The surrealism in this film is constituted by the widely unusual camera angles, film noir style, and from bizarre imagery, such as the white expressionless mask that Edna wears for the majority of the film. The mask later inspired the guise for infamous horror icon, Michael Myers.


4. The City of Lost Children (1995) Directed by Jean-Pierre Jeunet and Marc Caro

The City of Lost Children (1995)

The City of Lost Children is truly unique. In this film, an aging scientist kidnaps children in attempt to steal their dreams, hoping that they can slow his aging process. Among the children he abducted is the younger brother of One, a carnival strongman, whom of which attempts to find him with the help of Miette, a young girl and thief and from there everything unfolds among a drab industrial society.

What makes this film great is its unusual camera angles, daunting sound effects and, of course, the remarkable acting. The characters are quite unique and range from conjoined twins to a talking brain in a tank. Ron Perlman, the star in this film, was the only person who was unable to speak French. To this day he still insists that his French is atrocious.


5. Enter the Void (2009) Directed by Gaspar Noé

Enter the Void (2009)

Gasper Noé is known for his visionary and innovative filmmaking and Enter the Void is no exception. This film’s premise loosely follows The Tibetan Book of the Dead, a Buddhist book about the afterlife.

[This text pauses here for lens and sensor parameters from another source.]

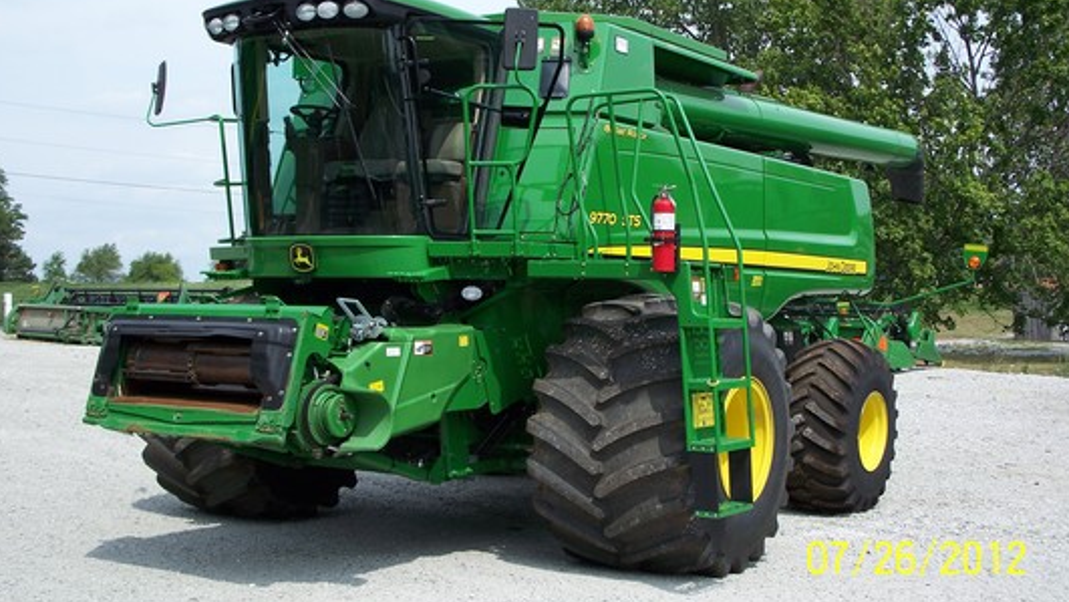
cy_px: 252
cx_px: 538
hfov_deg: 42.9
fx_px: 1361
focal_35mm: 48
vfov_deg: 24.9
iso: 64
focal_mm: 9.1
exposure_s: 1/640
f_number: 3.2
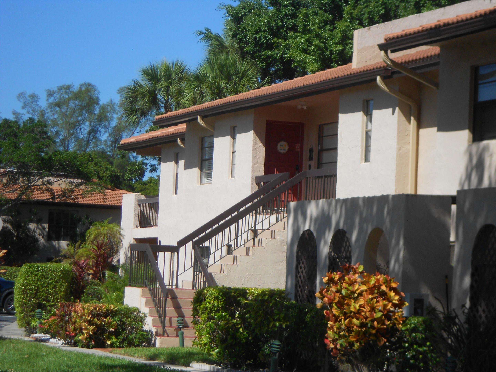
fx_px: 1863
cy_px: 186
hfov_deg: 15.2
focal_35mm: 130
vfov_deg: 11.4
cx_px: 248
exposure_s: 1/400
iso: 80
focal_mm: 23
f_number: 6.5
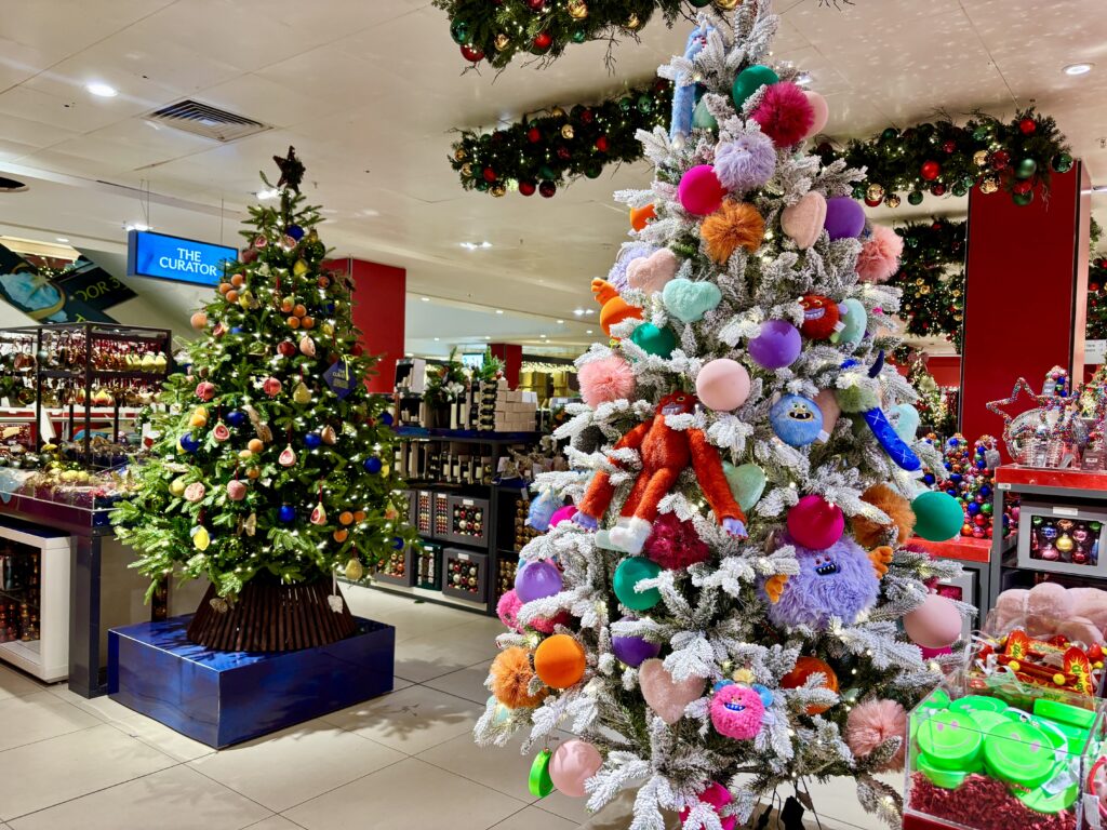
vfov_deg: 53.1
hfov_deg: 67.3
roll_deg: -1.5
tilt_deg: -1.6
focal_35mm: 26
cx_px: 554
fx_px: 831
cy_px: 415
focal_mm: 5.96
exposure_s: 1/50
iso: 125
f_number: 1.6
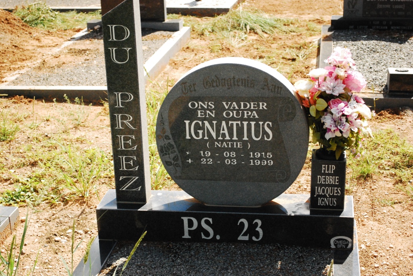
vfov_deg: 20.7
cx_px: 206
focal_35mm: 66
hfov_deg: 30.5
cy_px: 138
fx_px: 758
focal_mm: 44
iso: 1600
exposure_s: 1/3200
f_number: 5.3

In the book, the afterlife is divided into different stages as the spirit watches over the living for an unspecified amount of time until it starts to experience nightmares then the spirit begins to reincarnate. In the film, a young man named Oscar who was shot by police during a drug deal, is now able to watch over his family and friends in the afterlife.

This film’s cinematography creates an intense and beautiful visual experience. It is filled with psychedelic imagery, techno music, and spectacular camera angles.

The little details in this film add to the experience as well. The POV shots are extremely impressive and even seem to show when the character blinks. The visuals in this film really make it into a marvelous escapade, however, those with epilepsy or a sensitivity to bright flashing lights should probably sit this one out.


6. The Discreet Charm of the Bourgeoisie (1972) Directed by Luis Buñuel

The Discreet Charm of the Bourgeoisie

Buñuel really is the master of surrealist cinema and The Discreet Charm of the Bourgeoisie is considered by some to be his best film. The story surrounds a group of six wealthy people who continually have their dinner interrupted. However, the film is virtually plotless and travels seamlessly between reality and a dream world.

Buñuel easily shows how apathetic and conceited those in the ruling class are through bizarre and absurd scenes and dialogue. This film also contains three of Buñuel’s recurring dreams: forgetting his lines on stage, seeing his deceased cousin on the street and following him to a cobwebbed filled home, and waking up to his deceased parents watching him while he slept.